Reproduce the text of each of the following rows verbatim, line for line, and leave the pictures out of your answer.

= = =

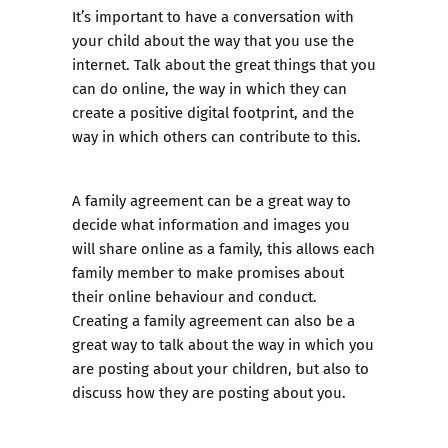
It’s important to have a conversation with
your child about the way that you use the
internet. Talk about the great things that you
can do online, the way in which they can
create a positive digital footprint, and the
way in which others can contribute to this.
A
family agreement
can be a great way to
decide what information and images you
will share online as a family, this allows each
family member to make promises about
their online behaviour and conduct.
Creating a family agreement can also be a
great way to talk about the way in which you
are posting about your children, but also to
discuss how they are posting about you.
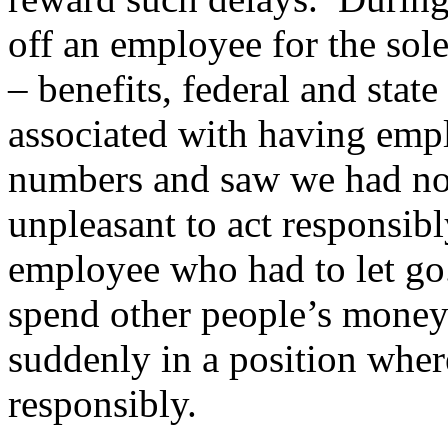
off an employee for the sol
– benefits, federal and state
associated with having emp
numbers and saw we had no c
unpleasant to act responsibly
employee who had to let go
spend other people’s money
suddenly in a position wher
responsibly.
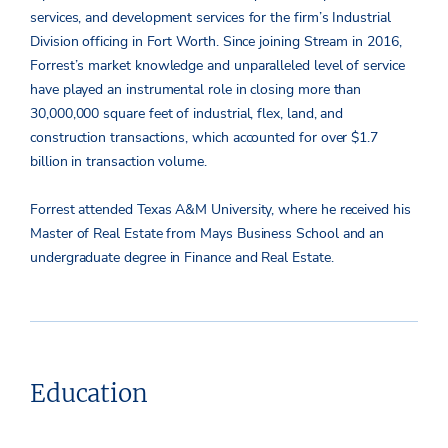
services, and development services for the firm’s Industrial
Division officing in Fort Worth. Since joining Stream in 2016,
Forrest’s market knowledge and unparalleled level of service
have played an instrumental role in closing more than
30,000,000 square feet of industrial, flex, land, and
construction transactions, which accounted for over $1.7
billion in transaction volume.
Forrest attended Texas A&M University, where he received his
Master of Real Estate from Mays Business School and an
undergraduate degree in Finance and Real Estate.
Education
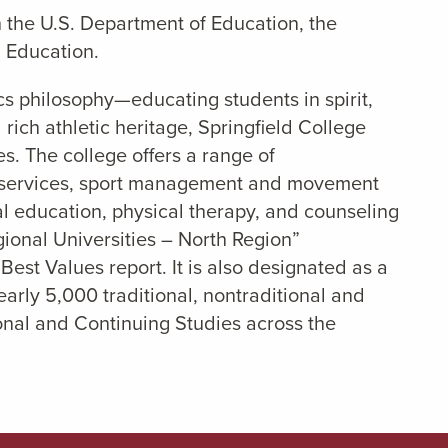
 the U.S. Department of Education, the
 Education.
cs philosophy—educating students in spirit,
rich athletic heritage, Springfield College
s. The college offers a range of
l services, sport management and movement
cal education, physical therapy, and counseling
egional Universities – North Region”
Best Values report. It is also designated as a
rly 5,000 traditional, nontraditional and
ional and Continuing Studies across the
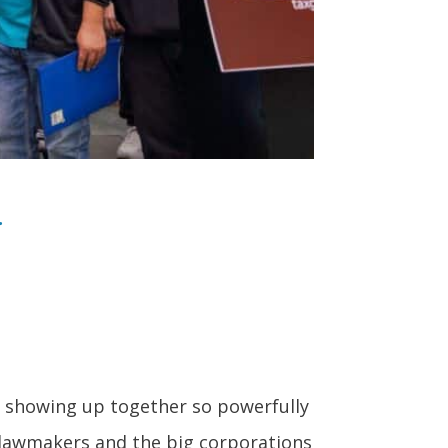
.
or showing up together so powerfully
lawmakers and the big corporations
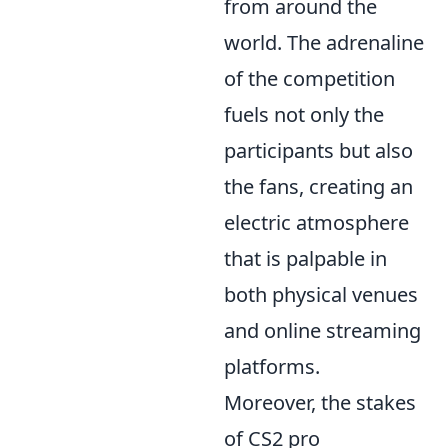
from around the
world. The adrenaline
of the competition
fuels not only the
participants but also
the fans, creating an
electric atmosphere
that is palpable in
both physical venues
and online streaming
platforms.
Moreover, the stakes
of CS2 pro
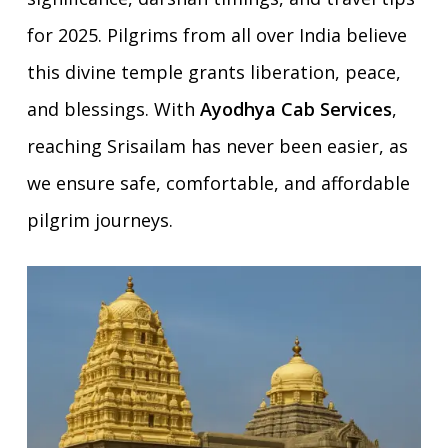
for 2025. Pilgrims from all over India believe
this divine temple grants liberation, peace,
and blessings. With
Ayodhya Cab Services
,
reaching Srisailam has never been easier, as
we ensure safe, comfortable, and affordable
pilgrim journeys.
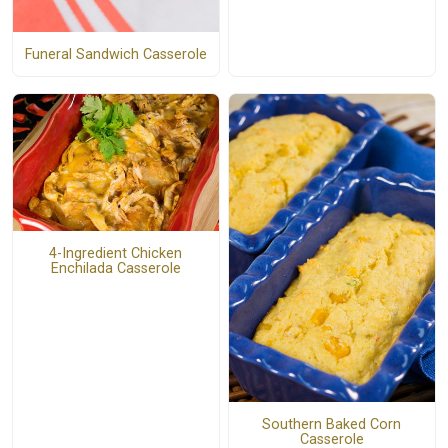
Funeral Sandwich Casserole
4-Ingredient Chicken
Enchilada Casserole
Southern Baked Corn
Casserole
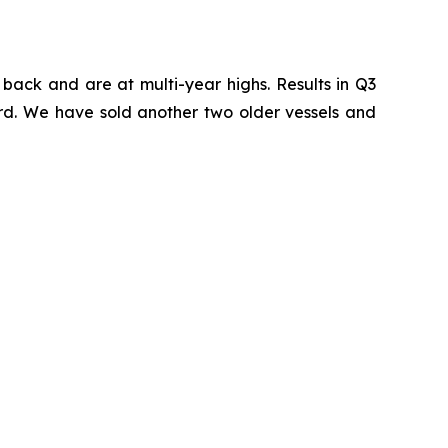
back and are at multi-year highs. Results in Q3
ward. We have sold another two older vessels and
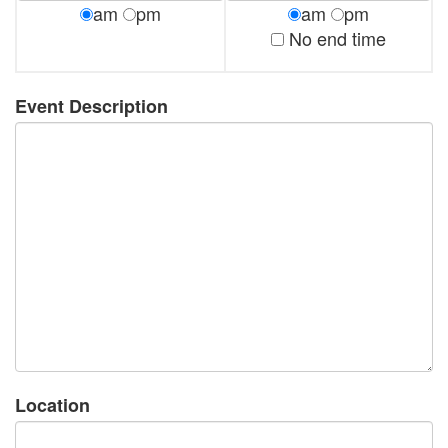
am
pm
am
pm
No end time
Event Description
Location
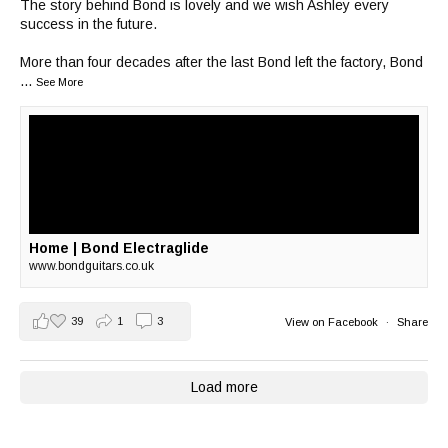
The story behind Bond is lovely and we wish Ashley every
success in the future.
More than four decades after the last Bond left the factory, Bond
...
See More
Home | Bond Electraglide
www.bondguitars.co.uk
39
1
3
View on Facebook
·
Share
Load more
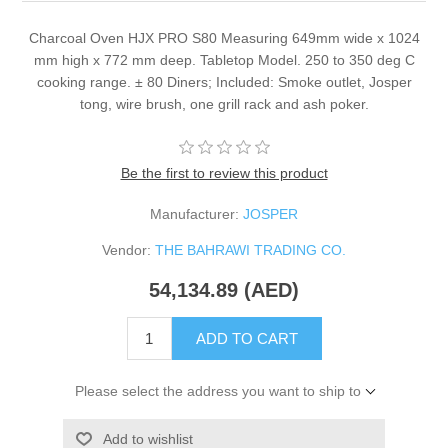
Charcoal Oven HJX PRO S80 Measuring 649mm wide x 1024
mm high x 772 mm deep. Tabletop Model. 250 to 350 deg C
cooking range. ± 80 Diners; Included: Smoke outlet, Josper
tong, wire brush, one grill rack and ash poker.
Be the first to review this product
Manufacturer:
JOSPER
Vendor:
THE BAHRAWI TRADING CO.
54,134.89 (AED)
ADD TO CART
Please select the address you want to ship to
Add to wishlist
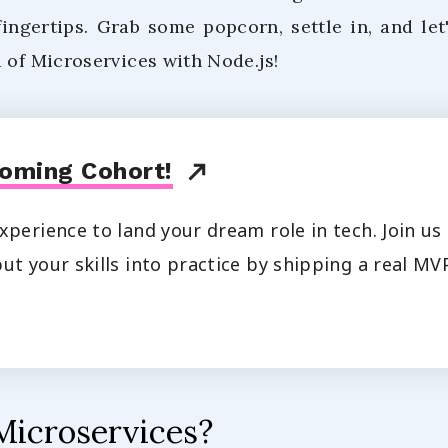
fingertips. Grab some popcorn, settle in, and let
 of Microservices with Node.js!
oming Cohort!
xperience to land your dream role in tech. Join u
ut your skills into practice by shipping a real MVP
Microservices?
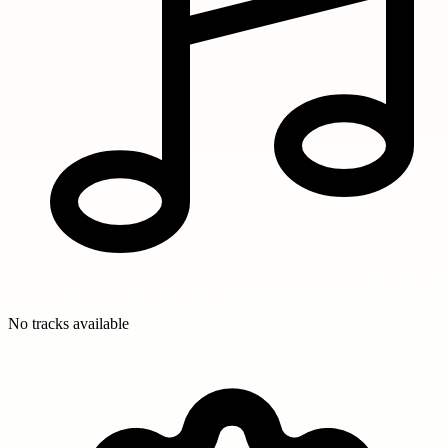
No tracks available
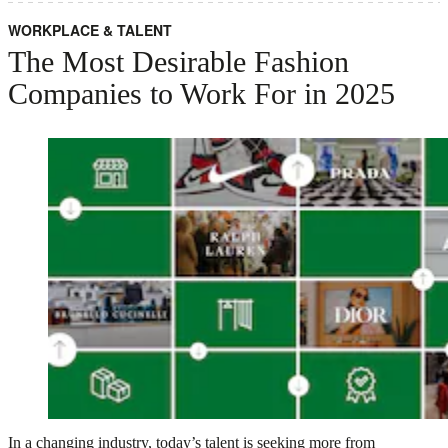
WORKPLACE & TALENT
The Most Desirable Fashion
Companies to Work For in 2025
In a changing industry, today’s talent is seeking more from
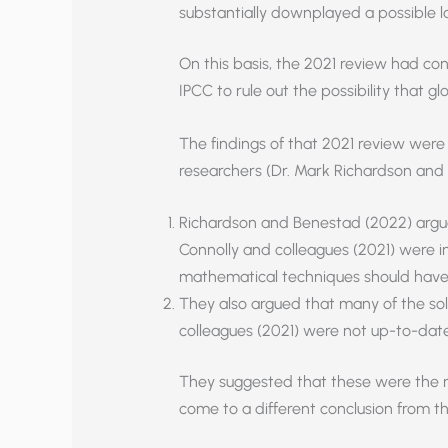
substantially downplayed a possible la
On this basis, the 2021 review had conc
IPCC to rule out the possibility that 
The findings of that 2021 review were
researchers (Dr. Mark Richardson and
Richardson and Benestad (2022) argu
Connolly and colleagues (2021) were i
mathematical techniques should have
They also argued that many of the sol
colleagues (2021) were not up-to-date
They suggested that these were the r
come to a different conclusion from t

= = =

- Result -
It’s important to have a conversation with
your child about the way that you use the
internet. Talk about the great things that you
can do online, the way in which they can
create a positive digital footprint, and the
way in which others can contribute to this.
A
family agreement
can be a great way to
decide what information and images you
will share online as a family, this allows each
family member to make promises about
their online behaviour and conduct.
Creating a family agreement can also be a
great way to talk about the way in which you
are posting about your children, but also to
discuss how they are posting about you.
off an employee for the sol
– benefits, federal and state
associated with having emp
numbers and saw we had no c
unpleasant to act responsibly
employee who had to let go
spend other people’s money
suddenly in a position wher
responsibly.
services, and development services for the firm’s Industrial
Division officing in Fort Worth. Since joining Stream in 2016,
Forrest’s market knowledge and unparalleled level of service
have played an instrumental role in closing more than
30,000,000 square feet of industrial, flex, land, and
construction transactions, which accounted for over $1.7
billion in transaction volume.
Forrest attended Texas A&M University, where he received his
Master of Real Estate from Mays Business School and an
undergraduate degree in Finance and Real Estate.
Education
 the U.S. Department of Education, the
 Education.
cs philosophy—educating students in spirit,
rich athletic heritage, Springfield College
s. The college offers a range of
l services, sport management and movement
cal education, physical therapy, and counseling
egional Universities – North Region”
Best Values report. It is also designated as a
rly 5,000 traditional, nontraditional and
ional and Continuing Studies across the
.
or showing up together so powerfully
lawmakers and the big corporations
from around the
world. The adrenaline
of the competition
fuels not only the
participants but also
the fans, creating an
electric atmosphere
that is palpable in
both physical venues
and online streaming
platforms.
Moreover, the stakes
of CS2 pro
for 2025. Pilgrims from all over India believe
this divine temple grants liberation, peace,
and blessings. With
Ayodhya Cab Services
,
reaching Srisailam has never been easier, as
we ensure safe, comfortable, and affordable
pilgrim journeys.
Funeral Sandwich Casserole
4-Ingredient Chicken
Enchilada Casserole
Southern Baked Corn
Casserole
back and are at multi-year highs. Results in Q3
ward. We have sold another two older vessels and
am
pm
am
pm
No end time
Event Description
Location
The story behind Bond is lovely and we wish Ashley every
success in the future.
More than four decades after the last Bond left the factory, Bond
...
See More
Home | Bond Electraglide
www.bondguitars.co.uk
39
1
3
View on Facebook
·
Share
Load more
Charcoal Oven HJX PRO S80 Measuring 649mm wide x 1024
mm high x 772 mm deep. Tabletop Model. 250 to 350 deg C
cooking range. ± 80 Diners; Included: Smoke outlet, Josper
tong, wire brush, one grill rack and ash poker.
Be the first to review this product
Manufacturer:
JOSPER
Vendor:
THE BAHRAWI TRADING CO.
54,134.89 (AED)
ADD TO CART
Please select the address you want to ship to
Add to wishlist
fingertips. Grab some popcorn, settle in, and let
 of Microservices with Node.js!
oming Cohort!
xperience to land your dream role in tech. Join u
ut your skills into practice by shipping a real MVP
Microservices?
No tracks available
WORKPLACE & TALENT
The Most Desirable Fashion
Companies to Work For in 2025
In a changing industry, today’s talent is seeking more from
substantially downplayed a possible la
On this basis, the 2021 review had conc
IPCC to rule out the possibility that 
The findings of that 2021 review were
researchers (Dr. Mark Richardson and
Richardson and Benestad (2022) argu
Connolly and colleagues (2021) were i
mathematical techniques should have
They also argued that many of the sol
colleagues (2021) were not up-to-date
They suggested that these were the r
come to a different conclusion from t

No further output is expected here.